### Task to carry out
With pictures excluded, output exactly the lines that run from the first line of the data below through the line containing "Barrierefreiheit".

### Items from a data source
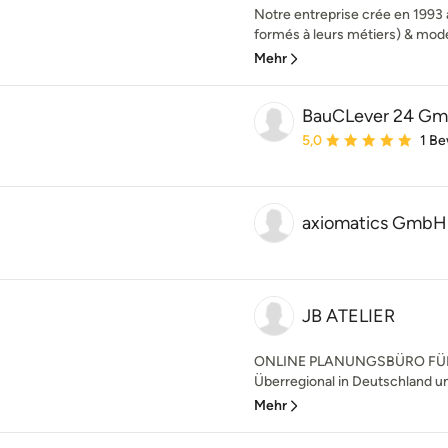
Notre entreprise crée en 1993 
formés à leurs métiers) & mode
Mehr
BauCLever 24 G
Durchschnittliche Bewe
5,0
1 B
axiomatics GmbH
JB ATELIER
ONLINE PLANUNGSBÜRO F
Überregional in Deutschland un
Mehr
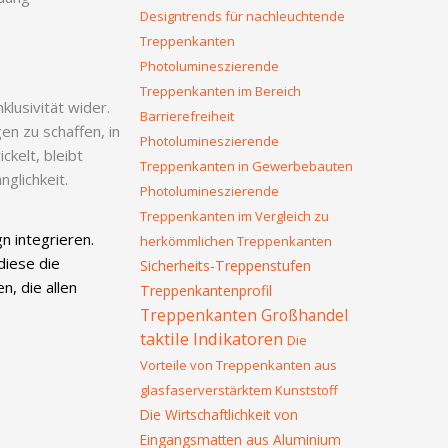
Designtrends für nachleuchtende
Treppenkanten
Photolumineszierende
Treppenkanten im Bereich
klusivität wider.
Barrierefreiheit
n zu schaffen, in
Photolumineszierende
kelt, bleibt
Treppenkanten in Gewerbebauten
glichkeit.
Photolumineszierende
Treppenkanten im Vergleich zu
gn integrieren.
herkömmlichen Treppenkanten
diese die
Sicherheits-Treppenstufen
n, die allen
Treppenkantenprofil
Treppenkanten Großhandel
taktile Indikatoren
Die
Vorteile von Treppenkanten aus
glasfaserverstärktem Kunststoff
Die Wirtschaftlichkeit von
Eingangsmatten aus Aluminium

### Result below
Notre entreprise crée en 1993 
formés à leurs métiers) & mode
Mehr
BauCLever 24 G
Durchschnittliche Bewe
5,0
1 B
axiomatics GmbH
JB ATELIER
ONLINE PLANUNGSBÜRO F
Überregional in Deutschland un
Mehr
Designtrends für nachleuchtende
Treppenkanten
Photolumineszierende
Treppenkanten im Bereich
klusivität wider.
Barrierefreiheit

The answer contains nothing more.